Is there a difference between marine and freshwater species when it comes to CH4-release?

Camilla: When it comes to rooted plants and algae, this is something we do not know yet and will need to explore.

Florian: Rooted freshwater or marine plants can transport oxygen into local sediments, enhancing methane oxidation and, thereby, limiting methane emissions. However, the stems of some aquatic vascular plants can also act as a conduit of methane from deeper sediments into the water column or even straight into the atmosphere. However, our knowledge of the different methane transport pathways by Baltic Sea species is still limited at this stage.  

Could you elaborate on what the GHG aspects are of a bottom turning anoxic?

Florian: Methane formation takes place predominantly in anoxic environments. As such, bottoms turning anoxic are likely to emit more methane than well-oxygenated seafloors. Coastal vegetation releases oxygen into the water column, and their root and rhizomes may transport oxygen into the sediments – therefore, they can help reducing methane emissions.

What can you say about GHG release from bottom trawling etc?

Camilla: A recent study (Sala et al. 2021) published in Nature discusses the effects of fishing activities on CO2 emissions and they estimate that trawling for example, releases substantial amounts of CO2  

Florian: A recent study by colleagues from around the Baltic Sea showed that the physical disturbance by bottom trawling not only suspends particulate matter but that dissolved methane concentrations were elevated in the water for at least 20 h after the trawling activity (Bradshaw et al. 2021).

In your opinion what would be the most important management measure to increase the Baltic carbon sequestration capacity?

Camilla: Reduce nutrient run-off from land and protect marine biodiversity as much as possible.

Florian: I can only agree to that! 

You are stressing that pollution on the sea bottom is more or less invisible resulting in a lack of awareness among the public. But don´t you think that a lot of the threats for the Baltic Sea is well known. Oxygen free or dead bottoms, eutrophication, algae blooming are well known. But we do not make the connections between our activities in society that is ending up in the sea. Isn´t that a very big challenge for all of us?

Camilla: Perhaps the public is aware of the large-scale problems such as anoxic bottoms and algal blooms but there are subtle changes in the coastal areas that might not be as obvious to the public, for example, trash on the seafloor or the reduction in cover and distribution of bladderwrack that happen successively. People might not be aware of the implications that certain activities might have; for example, what happens to the communities living on the seafloor after a dredging event or how long will it take for the seafloor to recover from such an event (perhaps it can be likened to a forest clearcutting, which in turn, is much easier to observe than the seafloor). So yes, it is a big challenge to link the activities in our society to the changes taking place in the sea but through awareness, I think it can be improved.

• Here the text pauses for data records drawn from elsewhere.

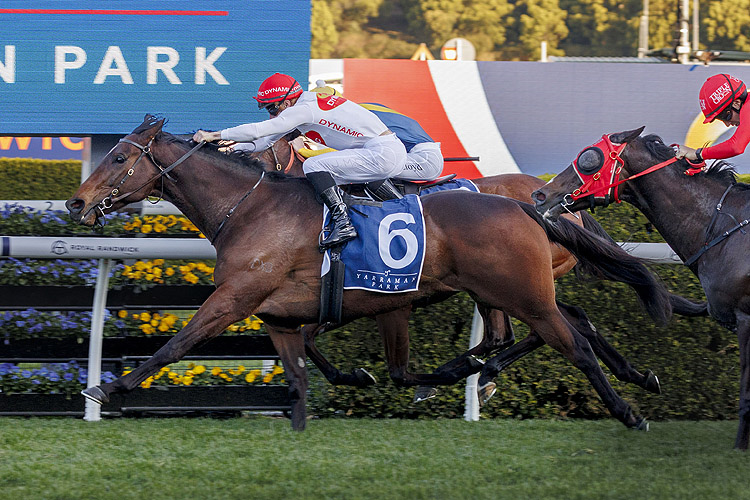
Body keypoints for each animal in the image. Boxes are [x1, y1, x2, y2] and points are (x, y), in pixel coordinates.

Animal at [251, 135, 704, 400]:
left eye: (255, 153)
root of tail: (554, 205)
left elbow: (312, 334)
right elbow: (309, 336)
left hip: (509, 282)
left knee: (524, 331)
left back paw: (480, 374)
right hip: (510, 284)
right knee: (566, 320)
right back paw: (635, 374)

These seafloor-disturbing activities such as trawling and dredging that were mentioned, that increase ecosystem degradation, are they done in large scale currently, if so where and by whom?

Camilla: For example, it is quite common that people living next to the shoreline or summer house owners in sheltered archipelago areas dredge the immediate sea floor to deepen their waterways. Such dredging activities can, however, be quite detrimental for plant, algal and fish communities in those specific locations (e.g. Eriksson et al. 2004, Sandström et al. 2005). On larger scales, dredging can take place in the vicinity of harbours when navigation channels need to be deepened. If not controlled properly, the plume from these dredging activities can spread over larger areas deteriorating the light climate for plants and algae. 

 

Are perennial plants more efficient in storing CO2 than annuals? Should the overwintering organs of annual plants, turions, that are found within the sediment also be considered?

Camilla: Some of the CO2 taken up by plants will be stored as carbohydrates (which contain carbon) in the turions that they use as an energy source for the next growth season. However, these turions are part of a more short-term storage of carbon because the stored carbon is used up the following spring and hence, is not a long-term storage of carbon. Obviously, however, healthy plant communities with both annuals and perennials contribute to carbon storage and is a much better alternative than no vegetation.